The satyr has appeared in all five editions of the Dungeons & Dragons role-playing game, having been introduced in 1976 in the earliest edition, in Supplement IV: Gods, Demi-Gods & Heroes (1976), then in the first edition of the Monster Manual (1977), where it is described as a sylvan woodland inhabitant primarily interested in sport such as frolicking, piping, and chasing wood nymphs. The life history of satyrs was further detailed in Dragon No. 155 (March 1990), in "The Ecology of the Satyr." The satyr was later detailed as a playable character race in The Complete Book of Humanoids (1993), and is later presented as a playable character race again in Player's Option: Skills & Powers (1995). The satyr appears in the Monster Manual for the 3.0 edition. Savage Species (2003) presented the satyr as both a race and a playable class. The satyr appears in the revised Monster Manual for version 3.5 and also appears in the Monster Manual for the 4th edition, and as a playable character race in the Heroes of the Feywild sourcebook (2011).
Matthew Barney's art video Drawing Restraint 7 (1993) includes two satyrs wrestling in the backseat of a moving limousine.

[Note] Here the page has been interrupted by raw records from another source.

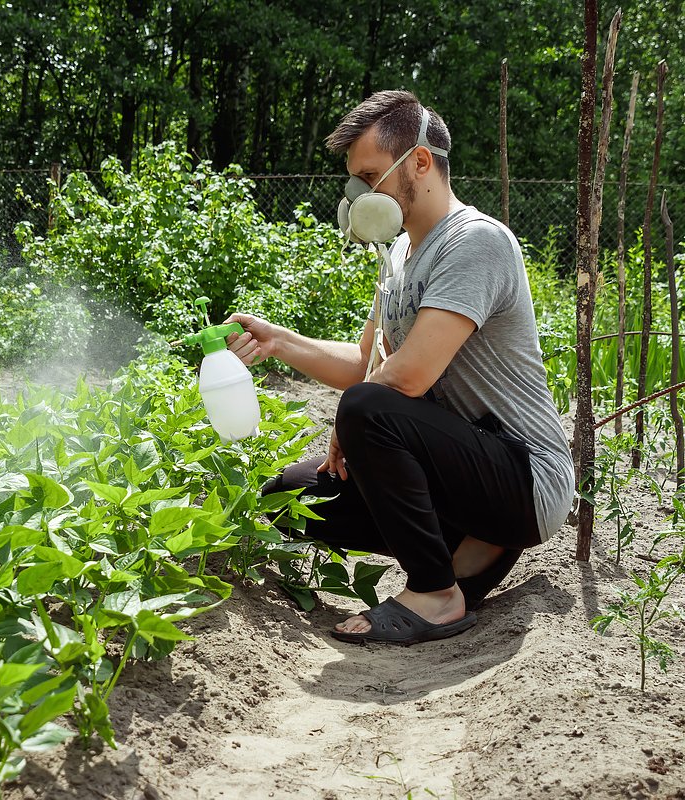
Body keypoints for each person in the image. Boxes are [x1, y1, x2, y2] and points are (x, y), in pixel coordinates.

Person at [224, 90, 573, 645]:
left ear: (419, 161)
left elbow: (406, 378)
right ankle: (470, 544)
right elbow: (369, 363)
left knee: (366, 408)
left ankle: (436, 593)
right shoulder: (400, 256)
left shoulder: (476, 242)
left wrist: (351, 418)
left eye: (369, 177)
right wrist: (280, 342)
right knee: (290, 498)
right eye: (354, 184)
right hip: (460, 462)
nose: (360, 196)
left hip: (523, 475)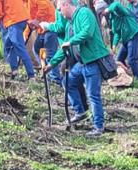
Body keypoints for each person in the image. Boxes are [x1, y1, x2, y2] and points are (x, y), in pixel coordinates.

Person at [42, 0, 110, 136]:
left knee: (93, 95)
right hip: (82, 63)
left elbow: (87, 32)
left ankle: (98, 127)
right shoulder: (70, 24)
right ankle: (80, 112)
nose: (60, 13)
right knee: (68, 82)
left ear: (66, 5)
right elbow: (64, 49)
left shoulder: (85, 13)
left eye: (60, 9)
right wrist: (51, 65)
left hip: (93, 61)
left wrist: (70, 41)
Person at [0, 0, 35, 79]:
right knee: (8, 45)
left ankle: (31, 75)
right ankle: (14, 71)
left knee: (19, 47)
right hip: (22, 18)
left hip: (13, 20)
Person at [103, 0, 138, 78]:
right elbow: (117, 33)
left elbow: (116, 4)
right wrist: (114, 46)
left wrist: (108, 9)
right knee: (119, 59)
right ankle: (127, 75)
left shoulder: (120, 11)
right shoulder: (112, 20)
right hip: (126, 40)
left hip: (133, 36)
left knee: (132, 60)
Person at [27, 0, 60, 85]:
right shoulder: (25, 3)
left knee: (50, 54)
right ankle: (46, 70)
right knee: (37, 49)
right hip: (42, 30)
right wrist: (26, 36)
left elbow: (44, 7)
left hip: (50, 27)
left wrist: (37, 20)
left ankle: (55, 79)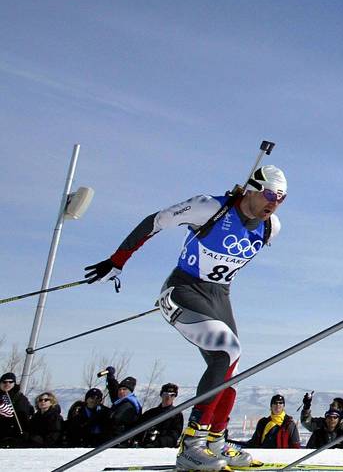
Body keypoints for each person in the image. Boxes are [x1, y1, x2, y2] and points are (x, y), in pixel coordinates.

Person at [83, 164, 287, 471]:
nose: (274, 203)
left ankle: (216, 442)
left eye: (282, 198)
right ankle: (191, 446)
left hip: (219, 296)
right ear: (251, 188)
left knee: (231, 366)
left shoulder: (271, 226)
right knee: (226, 351)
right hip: (182, 289)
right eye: (270, 194)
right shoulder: (210, 207)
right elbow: (155, 221)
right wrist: (117, 261)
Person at [138, 383, 184, 448]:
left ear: (174, 397)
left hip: (163, 451)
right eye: (165, 394)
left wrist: (157, 443)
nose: (168, 397)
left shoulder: (177, 415)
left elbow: (174, 436)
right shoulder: (150, 413)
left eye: (172, 395)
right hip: (143, 447)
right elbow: (138, 429)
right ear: (161, 395)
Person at [103, 370, 143, 446]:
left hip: (121, 441)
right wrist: (110, 378)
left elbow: (116, 420)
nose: (121, 391)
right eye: (120, 389)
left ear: (130, 392)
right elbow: (113, 391)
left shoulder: (128, 405)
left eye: (124, 389)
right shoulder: (121, 401)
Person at [0, 373, 33, 447]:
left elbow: (23, 417)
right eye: (4, 382)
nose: (7, 384)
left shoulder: (20, 398)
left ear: (14, 383)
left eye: (10, 382)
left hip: (13, 433)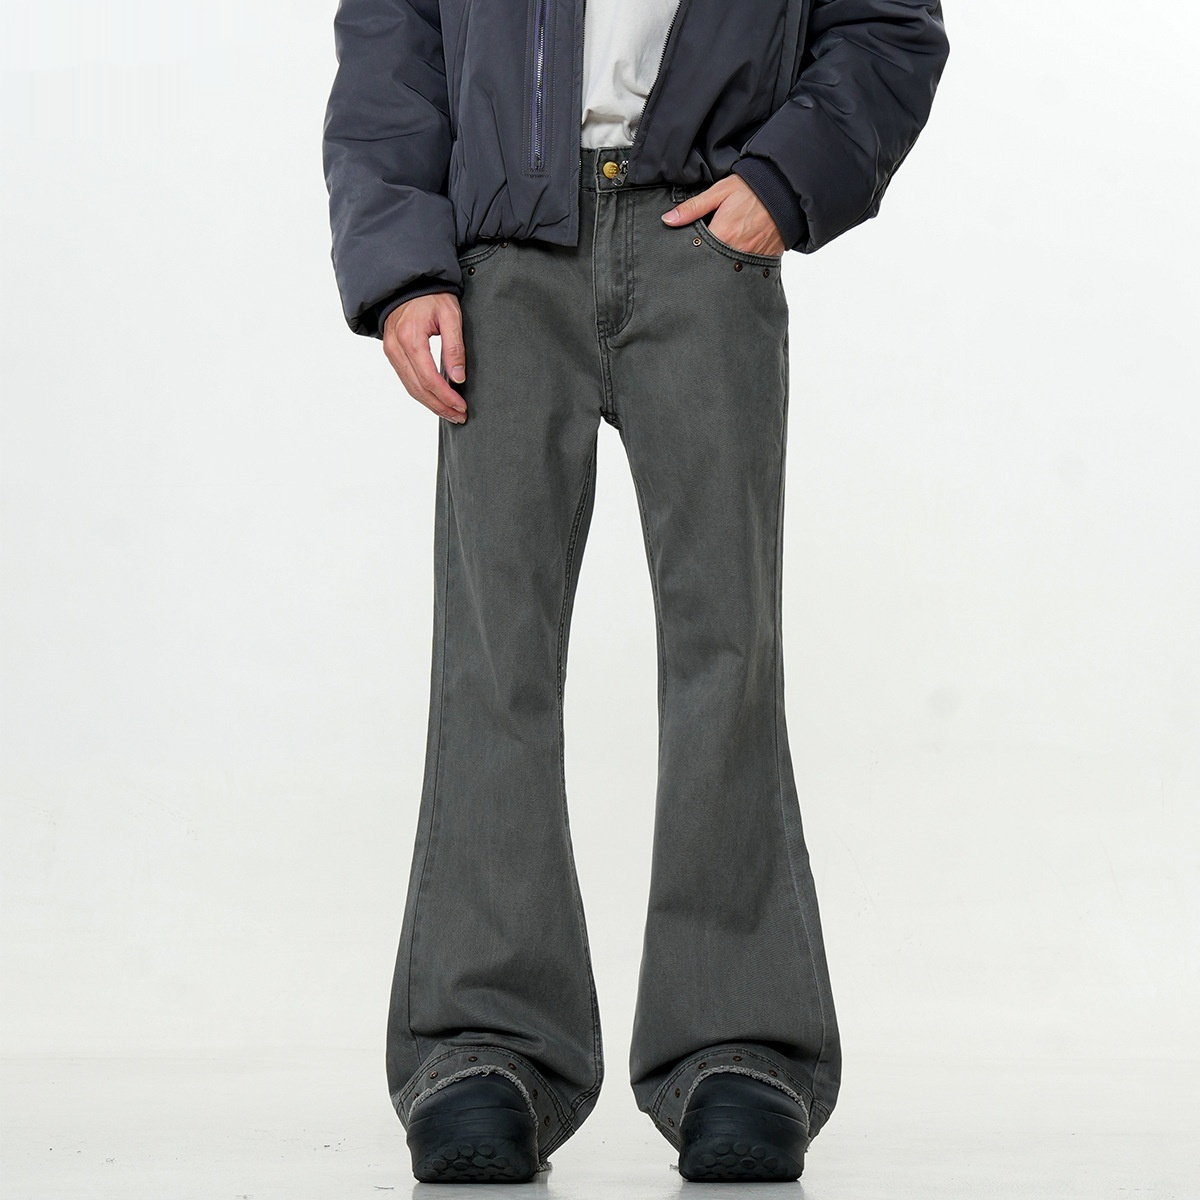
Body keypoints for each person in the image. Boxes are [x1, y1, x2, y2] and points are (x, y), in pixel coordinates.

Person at [322, 0, 949, 1183]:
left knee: (728, 649)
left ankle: (739, 1046)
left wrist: (783, 179)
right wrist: (403, 262)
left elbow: (887, 24)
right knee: (495, 659)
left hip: (703, 235)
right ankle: (482, 1047)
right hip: (503, 256)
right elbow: (395, 42)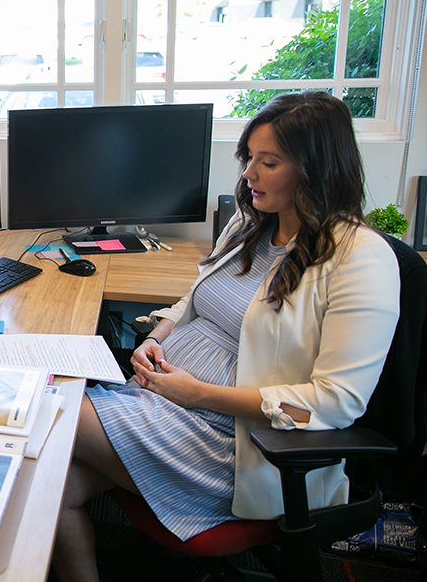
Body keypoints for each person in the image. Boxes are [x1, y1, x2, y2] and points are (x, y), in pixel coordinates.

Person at [53, 91, 401, 581]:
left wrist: (197, 393)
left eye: (268, 162)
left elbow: (336, 401)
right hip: (164, 403)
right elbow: (197, 294)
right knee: (49, 484)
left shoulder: (359, 258)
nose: (248, 174)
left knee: (50, 408)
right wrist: (161, 335)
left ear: (316, 170)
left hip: (236, 444)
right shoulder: (250, 222)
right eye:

A satyr named Grover Underwood appears in the young adult fantasy novel The Lightning Thief (2005) by American author Rick Riordan, as well as in subsequent novels in the series Percy Jackson & the Olympians. Though consistently referred to as a "satyr", Grover is described as having goat legs, pointed ears, and horns. Grover is not portrayed with the sexually obscene traits that characterized classical Greek satyrs. Instead, he is the loyal protector to the main character Percy Jackson, who is the son of a mortal woman and the god Poseidon.